Uganda’s development debate needs to change
Posted Friday, October 11 2013 at 01:00
A few weeks ago, the Central Bank held its 21st annual Joseph Mubiru memorial lecture under the title “Unlocking Africa’s growth potential- aligning decision making to implementation and delivery”. One of the clear messages that came out of that discussion, especially as communicated by guest speaker - Mr Trevor Manuel, was that Africa’s development hinges on first and foremost, getting our politics right – establishing functioning and transparent systems of democracy and accountability.
We then need to build Africa’s human resource through good education and health services, promote urbanisation, invest in infrastructure and most importantly, “we must vigorously ensure that our broad analysis and commitments are backed by determined action”.

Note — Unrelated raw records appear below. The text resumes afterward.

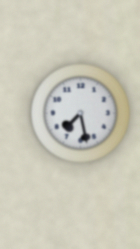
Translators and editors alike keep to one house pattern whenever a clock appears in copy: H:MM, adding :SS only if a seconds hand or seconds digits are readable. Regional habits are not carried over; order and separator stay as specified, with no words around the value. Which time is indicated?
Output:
7:28
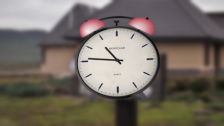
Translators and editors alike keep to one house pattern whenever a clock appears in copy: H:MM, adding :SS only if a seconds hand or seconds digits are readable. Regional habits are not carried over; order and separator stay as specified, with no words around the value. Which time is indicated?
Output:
10:46
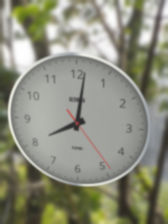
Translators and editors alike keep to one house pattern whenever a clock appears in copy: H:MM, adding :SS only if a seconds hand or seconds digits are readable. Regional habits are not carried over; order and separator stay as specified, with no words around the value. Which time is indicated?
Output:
8:01:24
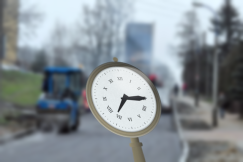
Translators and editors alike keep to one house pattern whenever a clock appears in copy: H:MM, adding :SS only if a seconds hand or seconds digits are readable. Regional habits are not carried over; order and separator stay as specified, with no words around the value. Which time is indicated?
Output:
7:15
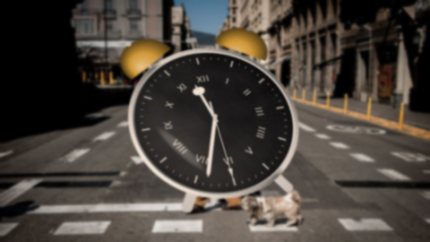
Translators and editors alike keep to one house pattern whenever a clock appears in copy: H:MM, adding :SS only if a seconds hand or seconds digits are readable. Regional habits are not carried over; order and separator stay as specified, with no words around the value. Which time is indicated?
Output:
11:33:30
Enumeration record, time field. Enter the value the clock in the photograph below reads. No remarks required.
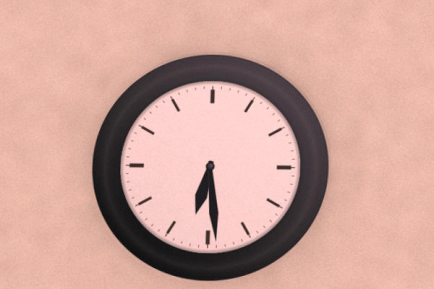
6:29
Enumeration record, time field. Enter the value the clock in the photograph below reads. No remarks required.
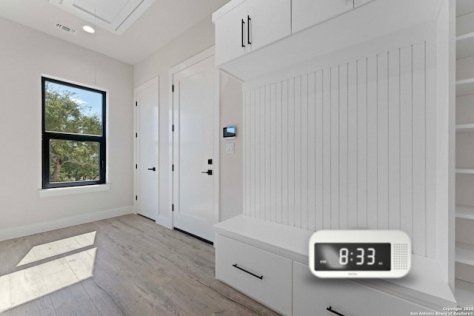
8:33
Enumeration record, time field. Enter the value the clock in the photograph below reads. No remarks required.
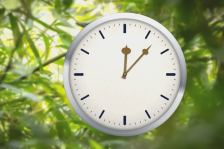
12:07
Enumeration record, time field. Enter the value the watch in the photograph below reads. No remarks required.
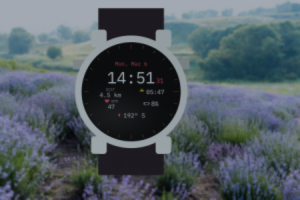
14:51
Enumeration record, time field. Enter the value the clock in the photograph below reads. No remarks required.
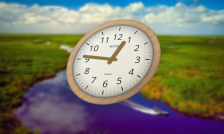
12:46
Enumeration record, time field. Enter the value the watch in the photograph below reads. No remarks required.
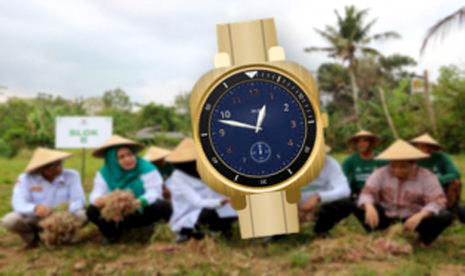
12:48
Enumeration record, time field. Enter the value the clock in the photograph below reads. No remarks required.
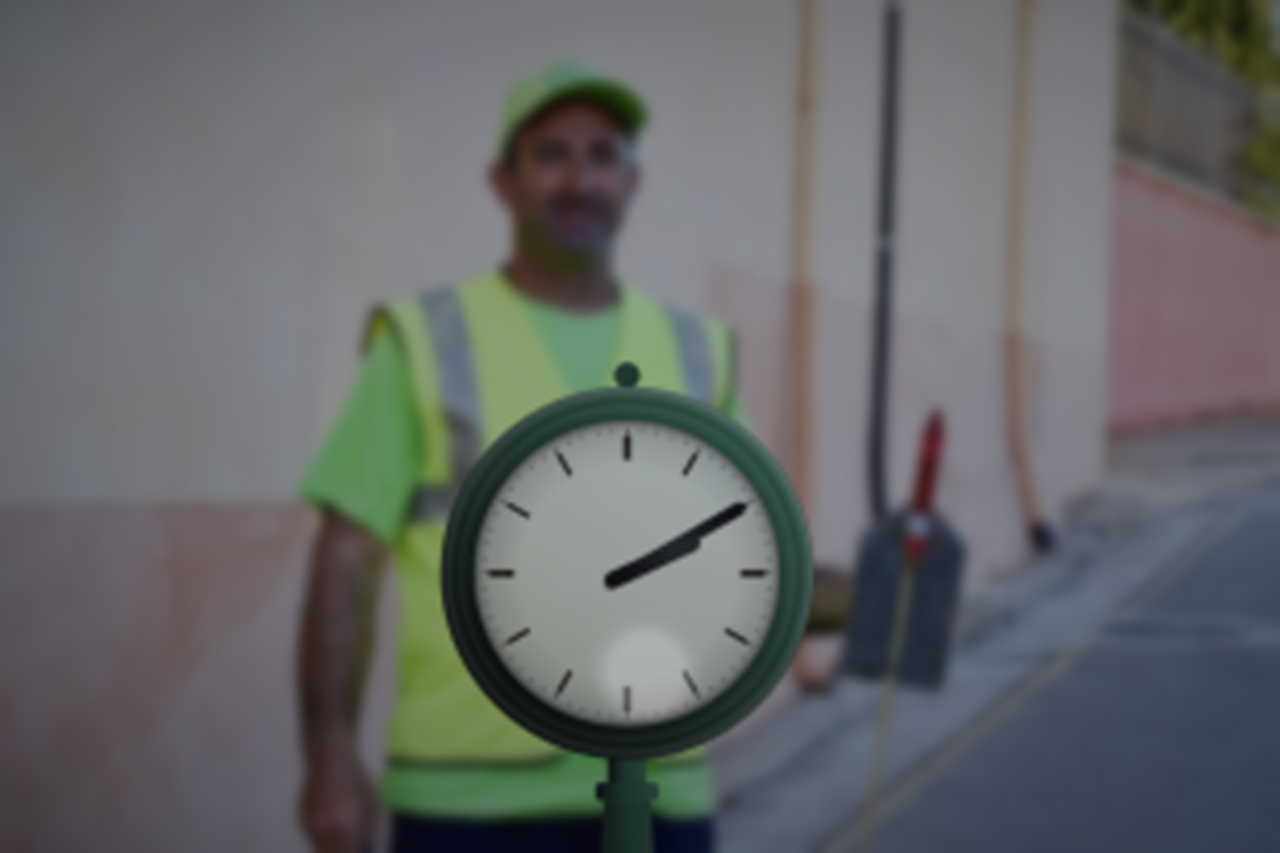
2:10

I thought this was very sound advice given the type of development debate we hear in this country. This is often a debate about what some see as the tremendous achievements in the past 25 years—and the prosperity that awaits us in the next decades. While it is legitimate for the political establishment to take credit for Uganda’s economic progress in the past two decades, and speak about where they want to take this country—it’s all empty if we can’t address what we need to do to collectively achieve this vision.
Our leaders spend more time talking about why Africa has not developed—small markets, a failure to modernise agriculture, failure to industrialise, a weak state, inadequate infrastructure, under developed human resource--- than create an environment and state capacity that would address these challenges.

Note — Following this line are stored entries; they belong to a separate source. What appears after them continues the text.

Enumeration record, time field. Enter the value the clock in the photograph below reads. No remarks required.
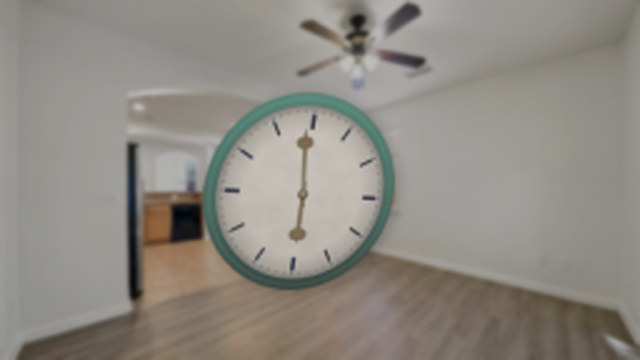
5:59
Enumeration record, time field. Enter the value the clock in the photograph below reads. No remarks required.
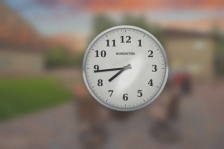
7:44
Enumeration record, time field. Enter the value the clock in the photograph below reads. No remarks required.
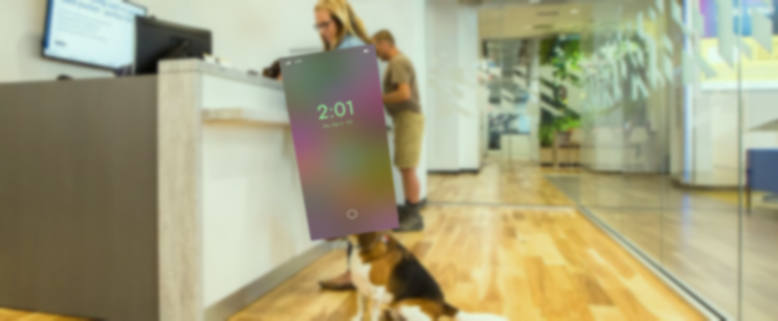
2:01
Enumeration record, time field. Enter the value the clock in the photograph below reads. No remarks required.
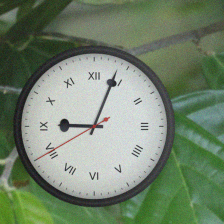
9:03:40
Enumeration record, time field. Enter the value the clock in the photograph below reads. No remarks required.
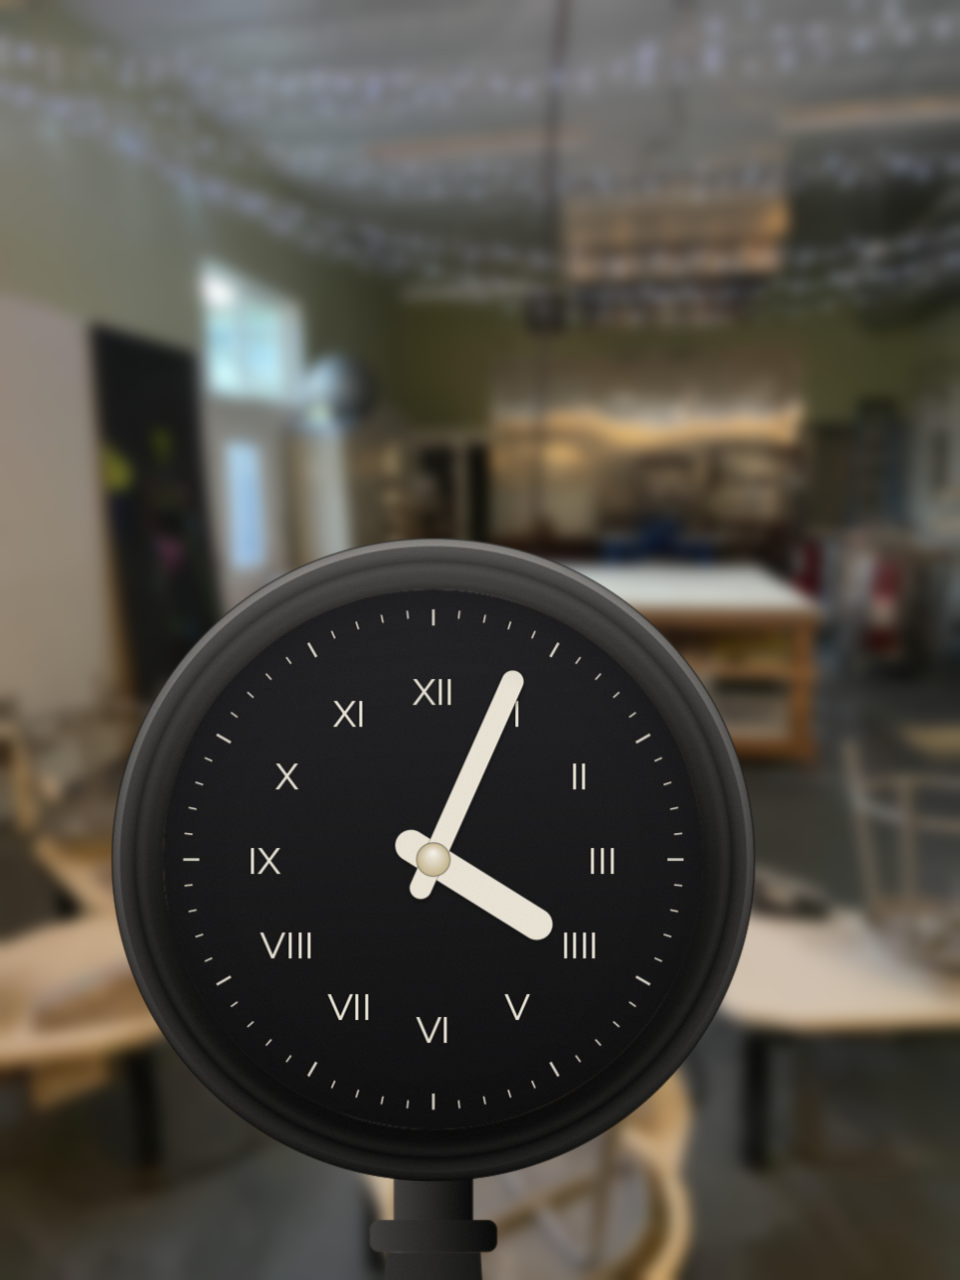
4:04
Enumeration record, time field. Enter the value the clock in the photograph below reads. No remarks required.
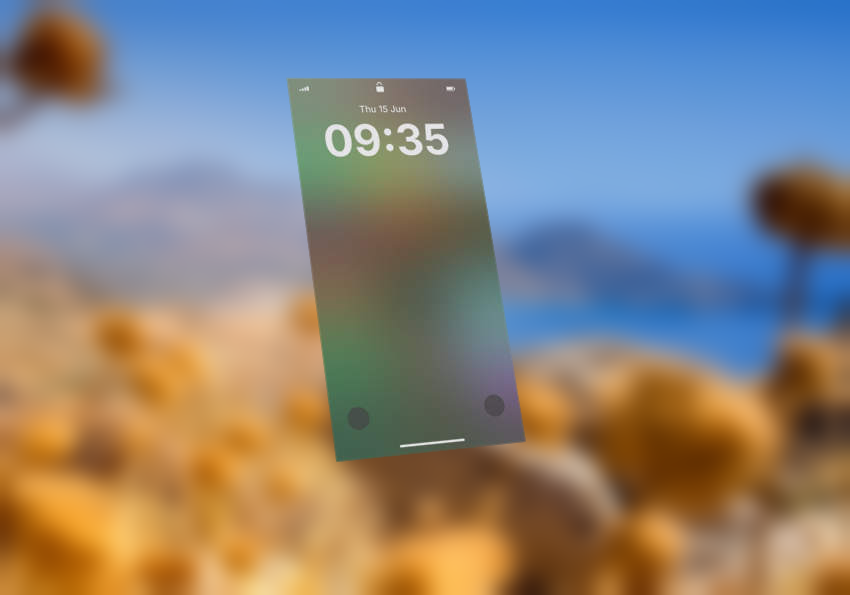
9:35
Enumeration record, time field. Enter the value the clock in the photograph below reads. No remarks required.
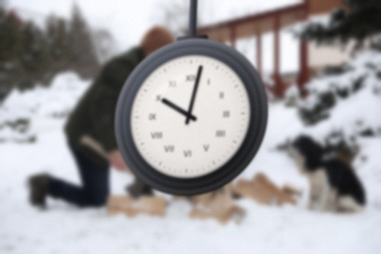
10:02
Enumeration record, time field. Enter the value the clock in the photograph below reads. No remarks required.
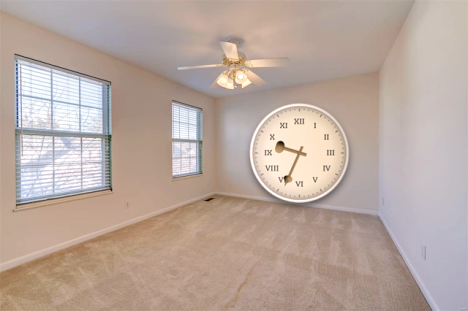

But Uganda or Africa has not failed to develop because it can’t industrialise, it has failed to industrialise because of our inability to create and cultivate a culture of innovation and scientific excellence. Small markets have not been the obstacle to Uganda’s growth prospects; the problem has been that we have not created an environment in which our economy produces sophisticated and high value products that can capture all kinds of markets. Poor human resources are a constraint to economic performance, but what type of education and healthcare system would ensure that our country has the skills and manpower to propel its growth?
We cannot continue to lament about the fact that infrastructure costs account nearly half of business costs in the region well knowing that one intervention after the other has failed to fundamentally resolve this problem. The development challenge to address here is how can we get government planning systems to address the problem, leverage the expertise and financial instruments to build highway systems, finance power plants, and finally build a railway system that connects local and regional markets.
It’s not what we want to do that matters, its understanding why and how we want to make an intervention that will change the spectrum of Uganda’s development. Development involves a high degree of interaction by different agents and conditions. How we facilitate the interaction of these different agents determines how successful the development process is.
If we can create open and more interactive systems, then we will come up with creative solutions to societal problems. Closing these channels of interaction- by stifling the performance of institutions through denying them the resources they need to function, provides fewer opportunities for different agents to engage.
It is these underlying questions about the type of processes, systems, and political interactions that underpin any process of developmental change that should concern us if we are seriously determined to implement a transformative economic agenda in this country. And this does not mean Uganda hasn’t made progress over the past 25 years. It just means we need to go deeper than the usual rhetoric for the next generation of reforms and decisions that would structurally change our economy.
Rather than talk about the construction boom and growth of our urban centres, we must start talking about planned cities. Rather than boast about how Uganda’s tax revenue has grown from Shs27.2 billion in 1986 to Shs6 trillion in 2012 (a commendable achievement), we need to confront the fact that public expenditure is poorly targeted and service delivery is weak.
In fact, the more expansive our country’s fiscal position has gotten, the worse our public services have become. So we basically have a resilient growth environment, and weak social policy base.
What would make or break this trend? Political institutions and leadership. We have to think about state capability to deliver results, and how ordinary Ugandans can be inspired to be an active citizenry that is supportive of the leadership when they need to make difficult decisions. Our failure to address these systematic issues of leadership and governance means that in another 25 years, our children will be listening to the same development debate we are having today. And what a sad story that will be!